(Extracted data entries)

◇ ◇ ◇ ◇ ◇ ◇ ◇

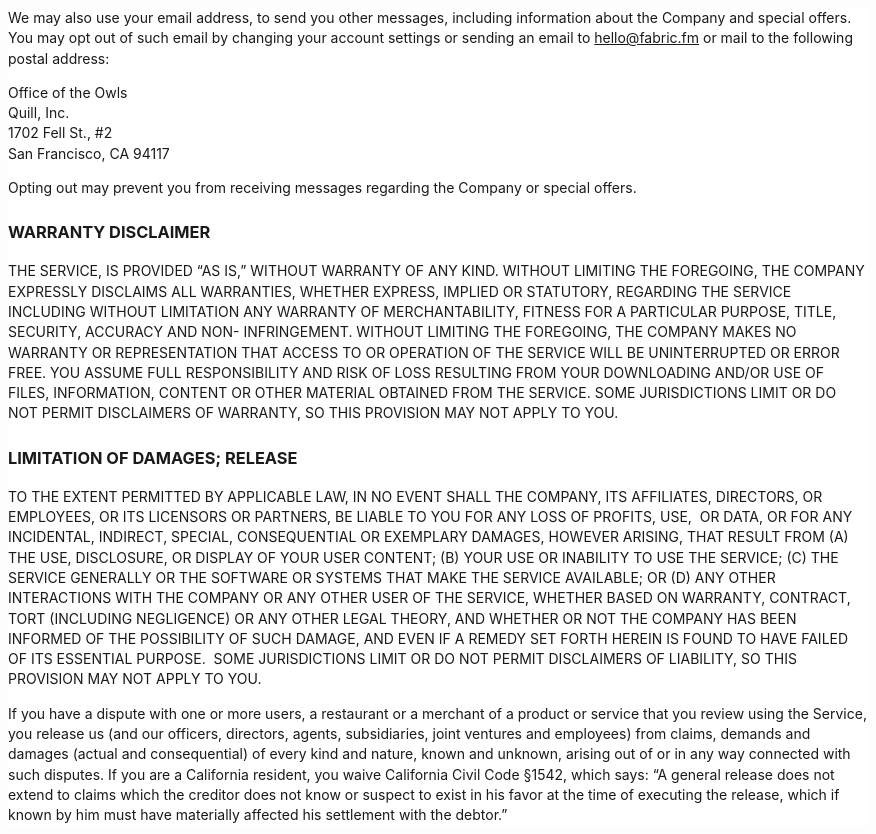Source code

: We may also use your email address, to send you other messages, including
information about the Company and special offers. You may opt out of such email
by changing your account settings or sending an email to hello@fabric.fm or mail
to the following postal address:

Office of the Owls  
Quill, Inc.  
1702 Fell St., #2  
San Francisco, CA 94117

Opting out may prevent you from receiving messages regarding the Company or
special offers.

### WARRANTY DISCLAIMER
THE SERVICE, IS PROVIDED “AS IS,” WITHOUT WARRANTY OF ANY KIND. WITHOUT
LIMITING THE FOREGOING, THE COMPANY EXPRESSLY DISCLAIMS ALL
WARRANTIES, WHETHER EXPRESS, IMPLIED OR STATUTORY, REGARDING THE
SERVICE INCLUDING WITHOUT LIMITATION ANY WARRANTY OF MERCHANTABILITY,
FITNESS FOR A PARTICULAR PURPOSE, TITLE, SECURITY, ACCURACY AND NON-
INFRINGEMENT. WITHOUT LIMITING THE FOREGOING, THE COMPANY MAKES NO
WARRANTY OR REPRESENTATION THAT ACCESS TO OR OPERATION OF THE
SERVICE WILL BE UNINTERRUPTED OR ERROR FREE. YOU ASSUME FULL
RESPONSIBILITY AND RISK OF LOSS RESULTING FROM YOUR DOWNLOADING
AND/OR USE OF FILES, INFORMATION, CONTENT OR OTHER MATERIAL OBTAINED
FROM THE SERVICE. SOME JURISDICTIONS LIMIT OR DO NOT PERMIT
DISCLAIMERS OF WARRANTY, SO THIS PROVISION MAY NOT APPLY TO YOU.

### LIMITATION OF DAMAGES; RELEASE
TO THE EXTENT PERMITTED BY APPLICABLE LAW, IN NO EVENT SHALL THE
COMPANY, ITS AFFILIATES, DIRECTORS, OR EMPLOYEES, OR ITS LICENSORS OR
PARTNERS, BE LIABLE TO YOU FOR ANY LOSS OF PROFITS, USE,  OR DATA, OR
FOR ANY INCIDENTAL, INDIRECT, SPECIAL, CONSEQUENTIAL OR EXEMPLARY
DAMAGES, HOWEVER ARISING, THAT RESULT FROM (A) THE USE, DISCLOSURE,
OR DISPLAY OF YOUR USER CONTENT; (B) YOUR USE OR INABILITY TO USE THE
SERVICE; (C) THE SERVICE GENERALLY OR THE SOFTWARE OR SYSTEMS THAT
MAKE THE SERVICE AVAILABLE; OR (D) ANY OTHER INTERACTIONS WITH THE
COMPANY OR ANY OTHER USER OF THE SERVICE, WHETHER BASED ON
WARRANTY, CONTRACT, TORT (INCLUDING NEGLIGENCE) OR ANY OTHER LEGAL
THEORY, AND WHETHER OR NOT THE COMPANY HAS BEEN INFORMED OF THE
POSSIBILITY OF SUCH DAMAGE, AND EVEN IF A REMEDY SET FORTH HEREIN IS
FOUND TO HAVE FAILED OF ITS ESSENTIAL PURPOSE.  SOME JURISDICTIONS
LIMIT OR DO NOT PERMIT DISCLAIMERS OF LIABILITY, SO THIS PROVISION MAY
NOT APPLY TO YOU.

If you have a dispute with one or more users, a restaurant or a merchant of a
product or service that you review using the Service, you release us (and our
officers, directors, agents, subsidiaries, joint ventures and employees) from
claims, demands and damages (actual and consequential) of every kind and nature,
known and unknown, arising out of or in any way connected with such disputes.
If you are a California resident, you waive California Civil Code §1542, which
says: “A general release does not extend to claims which the creditor does not
know or suspect to exist in his favor at the time of executing the release,
which if known by him must have materially affected his settlement with the
debtor.”
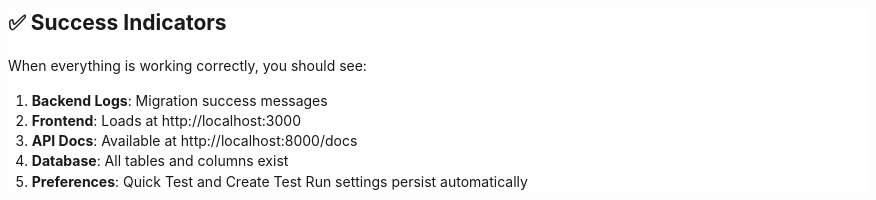 ## ✅ Success Indicators

When everything is working correctly, you should see:

1. **Backend Logs**: Migration success messages
2. **Frontend**: Loads at http://localhost:3000
3. **API Docs**: Available at http://localhost:8000/docs
4. **Database**: All tables and columns exist
5. **Preferences**: Quick Test and Create Test Run settings persist automatically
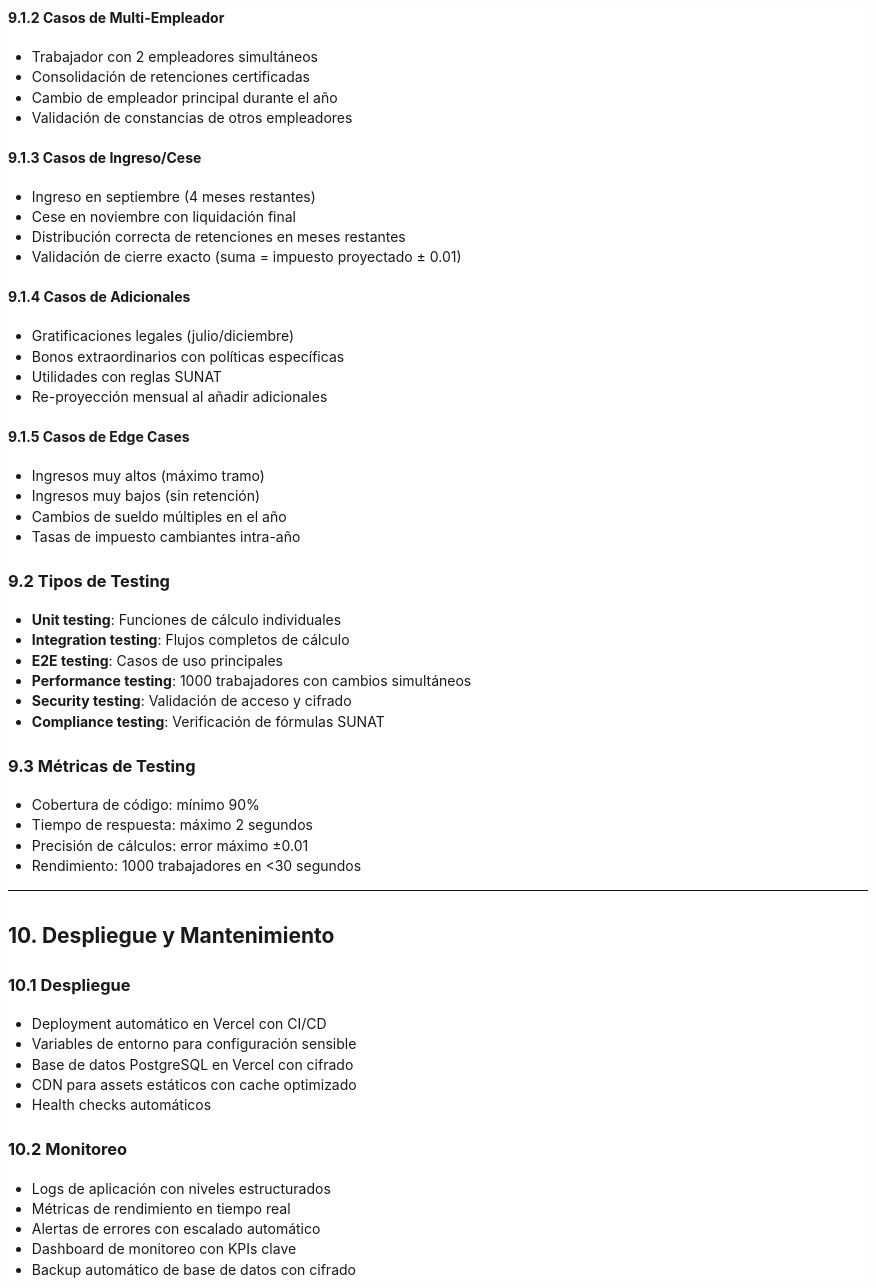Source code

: #### 9.1.2 Casos de Multi-Empleador
- Trabajador con 2 empleadores simultáneos
- Consolidación de retenciones certificadas
- Cambio de empleador principal durante el año
- Validación de constancias de otros empleadores

#### 9.1.3 Casos de Ingreso/Cese
- Ingreso en septiembre (4 meses restantes)
- Cese en noviembre con liquidación final
- Distribución correcta de retenciones en meses restantes
- Validación de cierre exacto (suma = impuesto proyectado ± 0.01)

#### 9.1.4 Casos de Adicionales
- Gratificaciones legales (julio/diciembre)
- Bonos extraordinarios con políticas específicas
- Utilidades con reglas SUNAT
- Re-proyección mensual al añadir adicionales

#### 9.1.5 Casos de Edge Cases
- Ingresos muy altos (máximo tramo)
- Ingresos muy bajos (sin retención)
- Cambios de sueldo múltiples en el año
- Tasas de impuesto cambiantes intra-año

### 9.2 Tipos de Testing
- **Unit testing**: Funciones de cálculo individuales
- **Integration testing**: Flujos completos de cálculo
- **E2E testing**: Casos de uso principales
- **Performance testing**: 1000 trabajadores con cambios simultáneos
- **Security testing**: Validación de acceso y cifrado
- **Compliance testing**: Verificación de fórmulas SUNAT

### 9.3 Métricas de Testing
- Cobertura de código: mínimo 90%
- Tiempo de respuesta: máximo 2 segundos
- Precisión de cálculos: error máximo ±0.01
- Rendimiento: 1000 trabajadores en <30 segundos

---

## 10. Despliegue y Mantenimiento

### 10.1 Despliegue
- Deployment automático en Vercel con CI/CD
- Variables de entorno para configuración sensible
- Base de datos PostgreSQL en Vercel con cifrado
- CDN para assets estáticos con cache optimizado
- Health checks automáticos

### 10.2 Monitoreo
- Logs de aplicación con niveles estructurados
- Métricas de rendimiento en tiempo real
- Alertas de errores con escalado automático
- Dashboard de monitoreo con KPIs clave
- Backup automático de base de datos con cifrado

◇ ◇ ◇ ◇ ◇ ◇ ◇

Your task: Return every line of these records exactly as it appears, leaving out the pictures.

Task response:
Source code

: We may also use your email address, to send you other messages, including
information about the Company and special offers. You may opt out of such email
by changing your account settings or sending an email to hello@fabric.fm or mail
to the following postal address:

Office of the Owls  
Quill, Inc.  
1702 Fell St., #2  
San Francisco, CA 94117

Opting out may prevent you from receiving messages regarding the Company or
special offers.

### WARRANTY DISCLAIMER
THE SERVICE, IS PROVIDED “AS IS,” WITHOUT WARRANTY OF ANY KIND. WITHOUT
LIMITING THE FOREGOING, THE COMPANY EXPRESSLY DISCLAIMS ALL
WARRANTIES, WHETHER EXPRESS, IMPLIED OR STATUTORY, REGARDING THE
SERVICE INCLUDING WITHOUT LIMITATION ANY WARRANTY OF MERCHANTABILITY,
FITNESS FOR A PARTICULAR PURPOSE, TITLE, SECURITY, ACCURACY AND NON-
INFRINGEMENT. WITHOUT LIMITING THE FOREGOING, THE COMPANY MAKES NO
WARRANTY OR REPRESENTATION THAT ACCESS TO OR OPERATION OF THE
SERVICE WILL BE UNINTERRUPTED OR ERROR FREE. YOU ASSUME FULL
RESPONSIBILITY AND RISK OF LOSS RESULTING FROM YOUR DOWNLOADING
AND/OR USE OF FILES, INFORMATION, CONTENT OR OTHER MATERIAL OBTAINED
FROM THE SERVICE. SOME JURISDICTIONS LIMIT OR DO NOT PERMIT
DISCLAIMERS OF WARRANTY, SO THIS PROVISION MAY NOT APPLY TO YOU.

### LIMITATION OF DAMAGES; RELEASE
TO THE EXTENT PERMITTED BY APPLICABLE LAW, IN NO EVENT SHALL THE
COMPANY, ITS AFFILIATES, DIRECTORS, OR EMPLOYEES, OR ITS LICENSORS OR
PARTNERS, BE LIABLE TO YOU FOR ANY LOSS OF PROFITS, USE,  OR DATA, OR
FOR ANY INCIDENTAL, INDIRECT, SPECIAL, CONSEQUENTIAL OR EXEMPLARY
DAMAGES, HOWEVER ARISING, THAT RESULT FROM (A) THE USE, DISCLOSURE,
OR DISPLAY OF YOUR USER CONTENT; (B) YOUR USE OR INABILITY TO USE THE
SERVICE; (C) THE SERVICE GENERALLY OR THE SOFTWARE OR SYSTEMS THAT
MAKE THE SERVICE AVAILABLE; OR (D) ANY OTHER INTERACTIONS WITH THE
COMPANY OR ANY OTHER USER OF THE SERVICE, WHETHER BASED ON
WARRANTY, CONTRACT, TORT (INCLUDING NEGLIGENCE) OR ANY OTHER LEGAL
THEORY, AND WHETHER OR NOT THE COMPANY HAS BEEN INFORMED OF THE
POSSIBILITY OF SUCH DAMAGE, AND EVEN IF A REMEDY SET FORTH HEREIN IS
FOUND TO HAVE FAILED OF ITS ESSENTIAL PURPOSE.  SOME JURISDICTIONS
LIMIT OR DO NOT PERMIT DISCLAIMERS OF LIABILITY, SO THIS PROVISION MAY
NOT APPLY TO YOU.

If you have a dispute with one or more users, a restaurant or a merchant of a
product or service that you review using the Service, you release us (and our
officers, directors, agents, subsidiaries, joint ventures and employees) from
claims, demands and damages (actual and consequential) of every kind and nature,
known and unknown, arising out of or in any way connected with such disputes.
If you are a California resident, you waive California Civil Code §1542, which
says: “A general release does not extend to claims which the creditor does not
know or suspect to exist in his favor at the time of executing the release,
which if known by him must have materially affected his settlement with the
debtor.”
 ## ✅ Success Indicators

When everything is working correctly, you should see:

1. **Backend Logs**: Migration success messages
2. **Frontend**: Loads at http://localhost:3000
3. **API Docs**: Available at http://localhost:8000/docs
4. **Database**: All tables and columns exist
5. **Preferences**: Quick Test and Create Test Run settings persist automatically
Source code

: #### 9.1.2 Casos de Multi-Empleador
- Trabajador con 2 empleadores simultáneos
- Consolidación de retenciones certificadas
- Cambio de empleador principal durante el año
- Validación de constancias de otros empleadores

#### 9.1.3 Casos de Ingreso/Cese
- Ingreso en septiembre (4 meses restantes)
- Cese en noviembre con liquidación final
- Distribución correcta de retenciones en meses restantes
- Validación de cierre exacto (suma = impuesto proyectado ± 0.01)

#### 9.1.4 Casos de Adicionales
- Gratificaciones legales (julio/diciembre)
- Bonos extraordinarios con políticas específicas
- Utilidades con reglas SUNAT
- Re-proyección mensual al añadir adicionales

#### 9.1.5 Casos de Edge Cases
- Ingresos muy altos (máximo tramo)
- Ingresos muy bajos (sin retención)
- Cambios de sueldo múltiples en el año
- Tasas de impuesto cambiantes intra-año

### 9.2 Tipos de Testing
- **Unit testing**: Funciones de cálculo individuales
- **Integration testing**: Flujos completos de cálculo
- **E2E testing**: Casos de uso principales
- **Performance testing**: 1000 trabajadores con cambios simultáneos
- **Security testing**: Validación de acceso y cifrado
- **Compliance testing**: Verificación de fórmulas SUNAT

### 9.3 Métricas de Testing
- Cobertura de código: mínimo 90%
- Tiempo de respuesta: máximo 2 segundos
- Precisión de cálculos: error máximo ±0.01
- Rendimiento: 1000 trabajadores en <30 segundos

---

## 10. Despliegue y Mantenimiento

### 10.1 Despliegue
- Deployment automático en Vercel con CI/CD
- Variables de entorno para configuración sensible
- Base de datos PostgreSQL en Vercel con cifrado
- CDN para assets estáticos con cache optimizado
- Health checks automáticos

### 10.2 Monitoreo
- Logs de aplicación con niveles estructurados
- Métricas de rendimiento en tiempo real
- Alertas de errores con escalado automático
- Dashboard de monitoreo con KPIs clave
- Backup automático de base de datos con cifrado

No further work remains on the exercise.